[Start of Attachment]

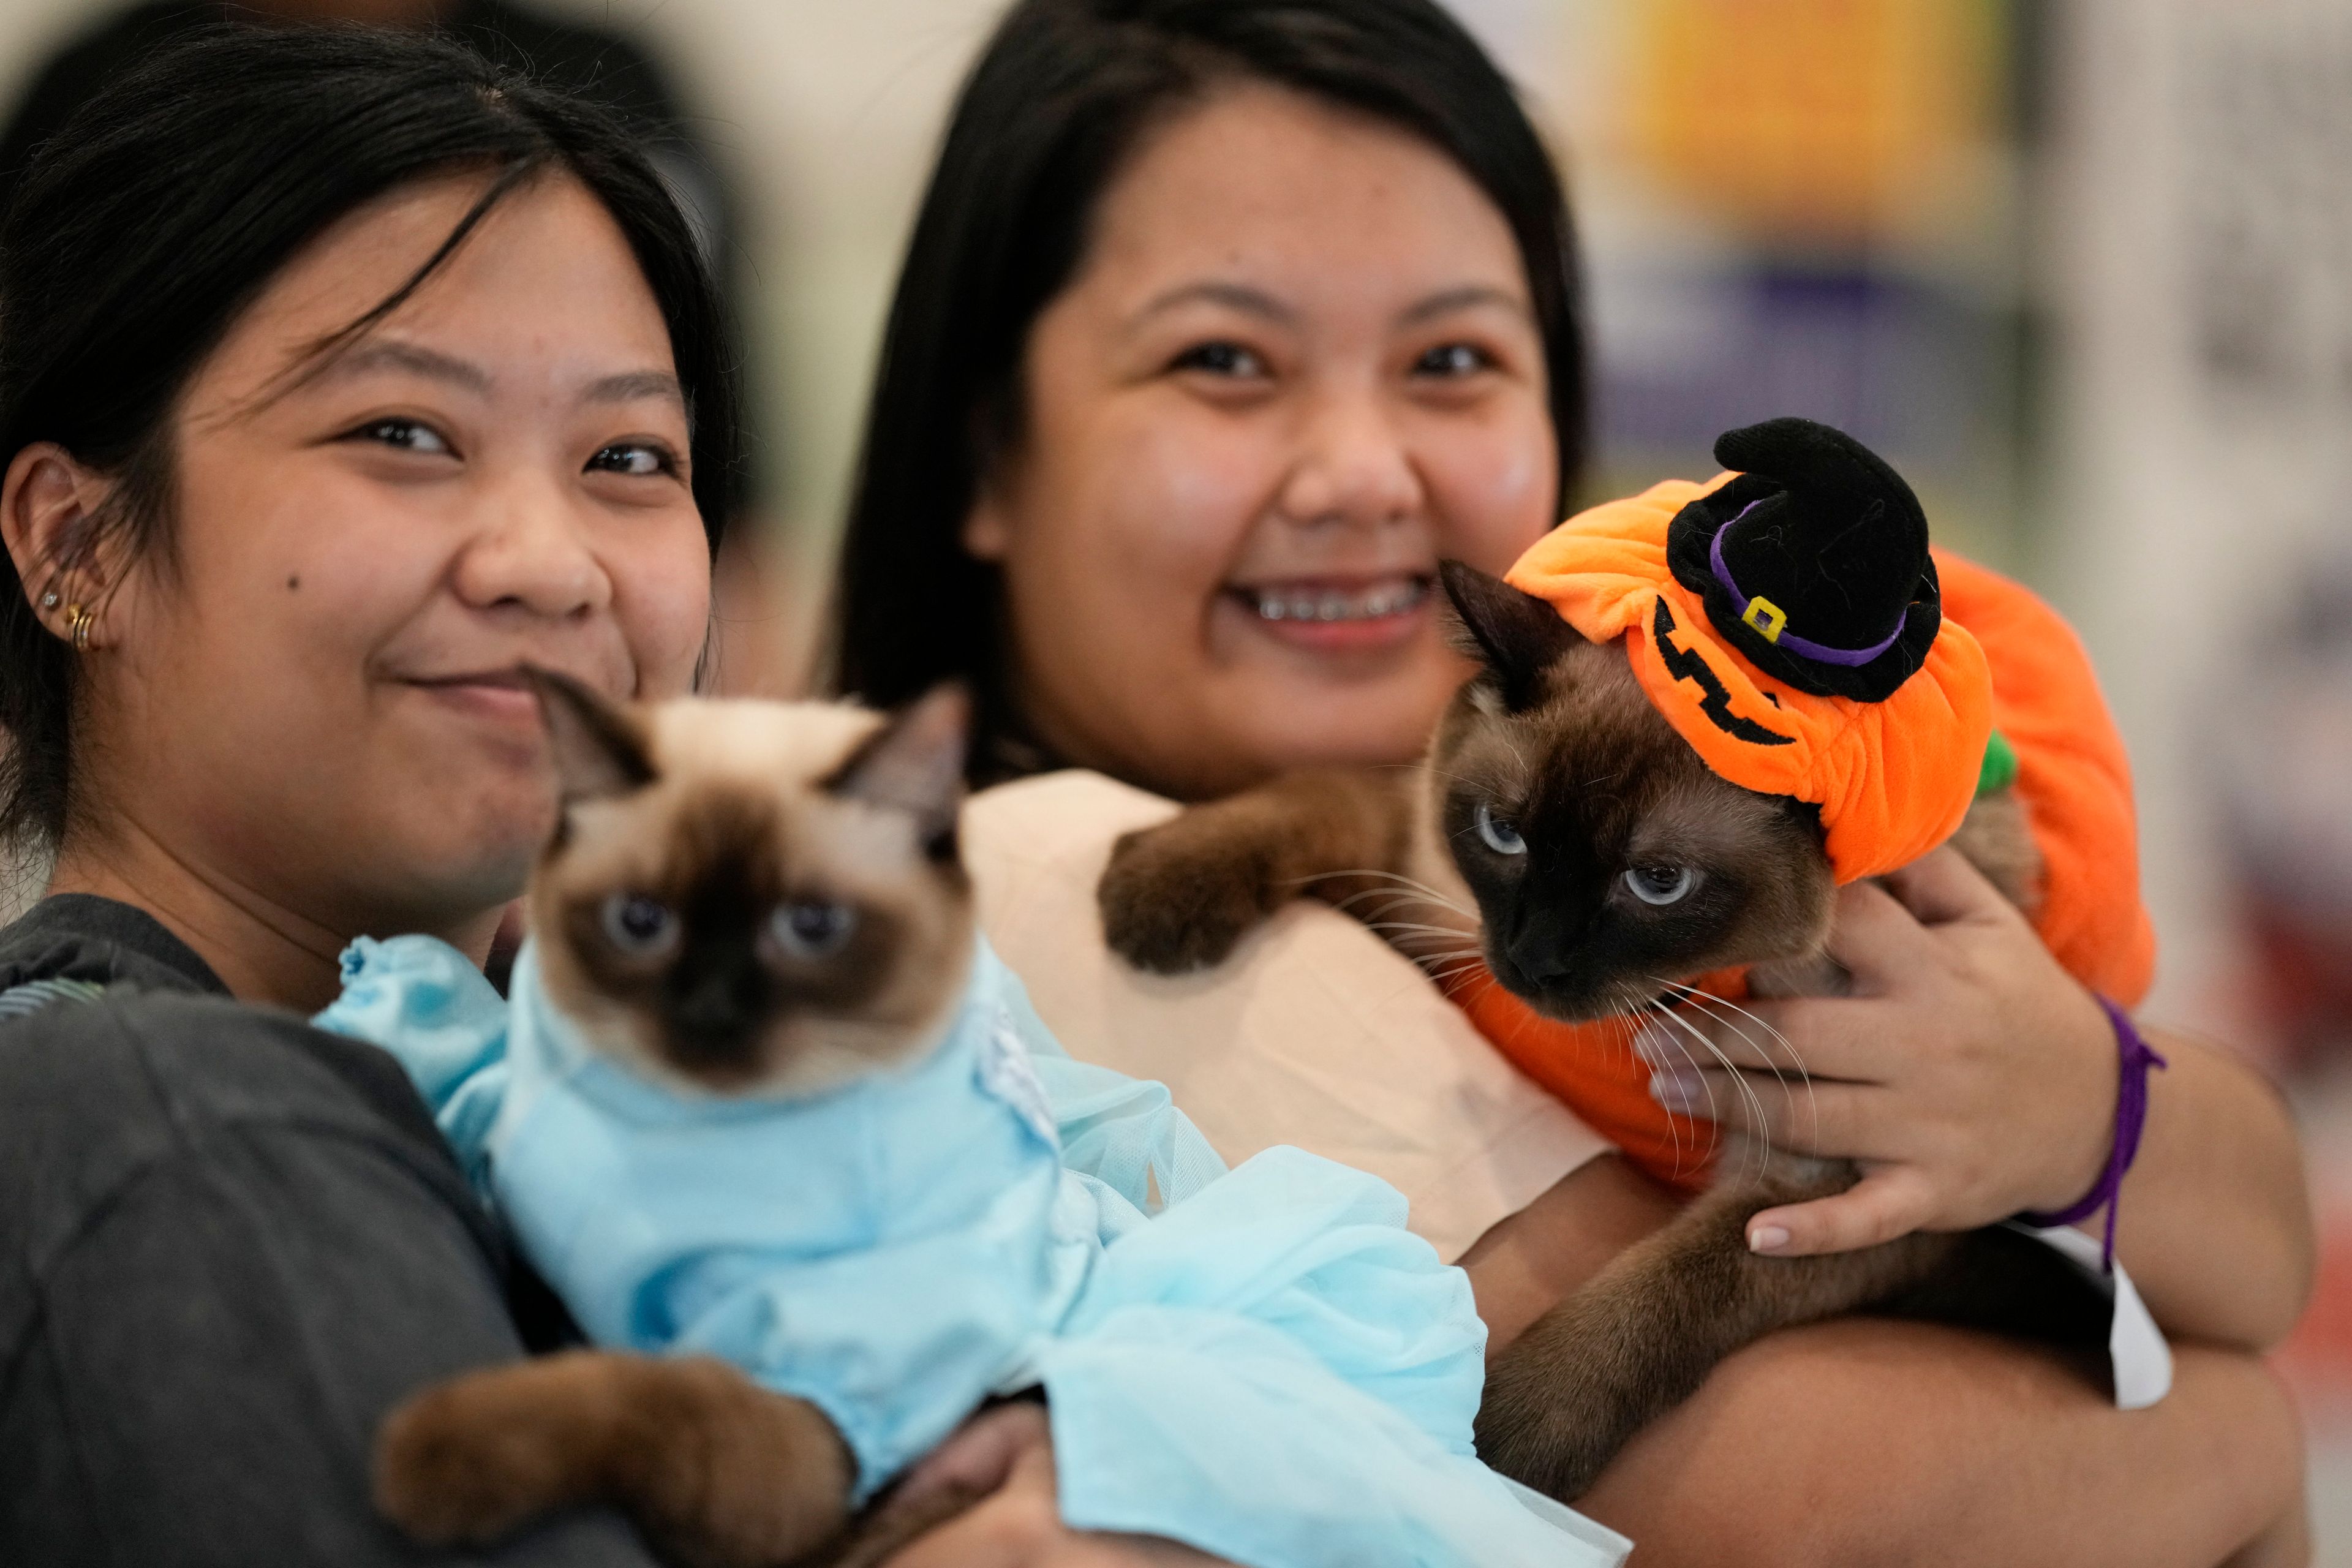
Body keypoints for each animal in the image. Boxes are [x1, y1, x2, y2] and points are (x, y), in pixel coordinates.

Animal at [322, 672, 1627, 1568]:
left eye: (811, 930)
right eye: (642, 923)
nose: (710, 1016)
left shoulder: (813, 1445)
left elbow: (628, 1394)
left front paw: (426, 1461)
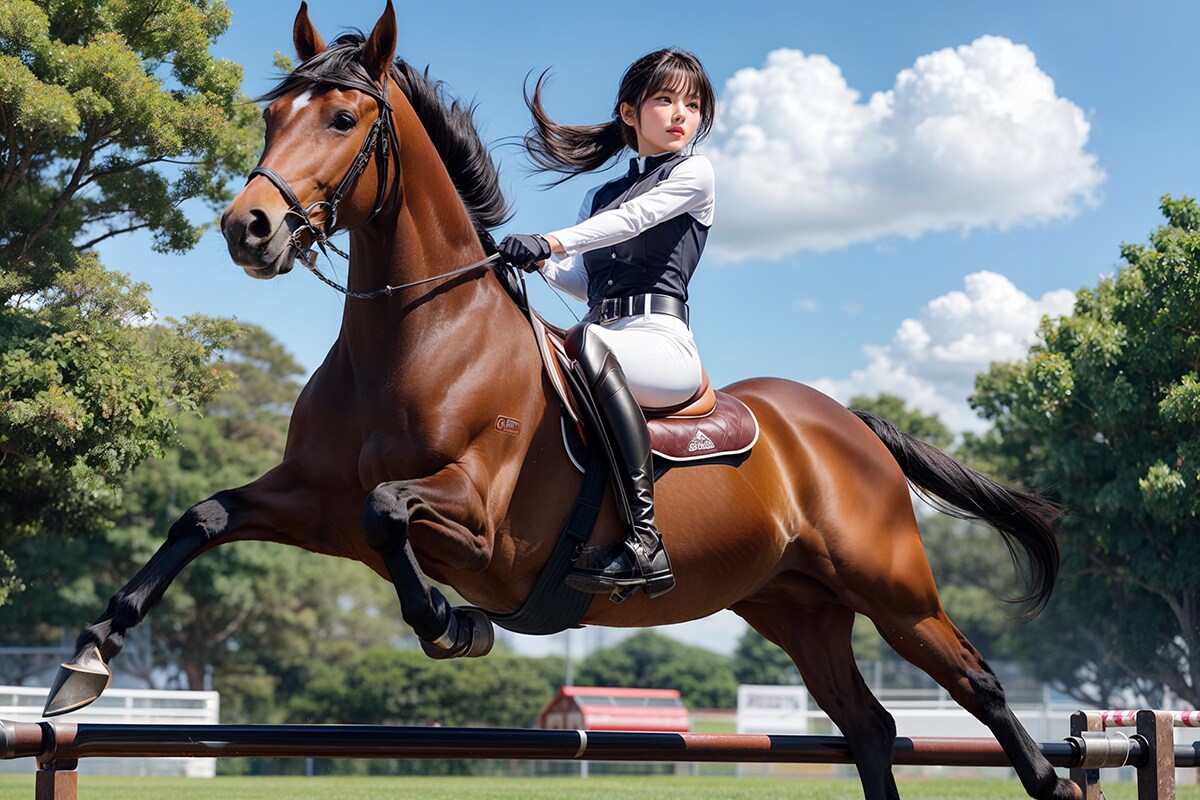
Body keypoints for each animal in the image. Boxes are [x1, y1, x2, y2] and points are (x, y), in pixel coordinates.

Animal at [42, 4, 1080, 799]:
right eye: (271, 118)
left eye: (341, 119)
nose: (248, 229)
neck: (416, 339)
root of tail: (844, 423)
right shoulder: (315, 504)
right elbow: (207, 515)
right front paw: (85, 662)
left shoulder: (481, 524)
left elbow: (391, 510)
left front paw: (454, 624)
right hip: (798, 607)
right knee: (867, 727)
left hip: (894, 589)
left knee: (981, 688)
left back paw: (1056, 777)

[End of Attachment]

TASK DETAILS: Give back exactly the lines running from the line that has "left elbow: (391, 510)" to the end of the entries above.

FINISHED TASK:
left elbow: (391, 510)
left front paw: (454, 624)
right hip: (798, 607)
right knee: (867, 727)
left hip: (894, 589)
left knee: (981, 688)
left back paw: (1056, 777)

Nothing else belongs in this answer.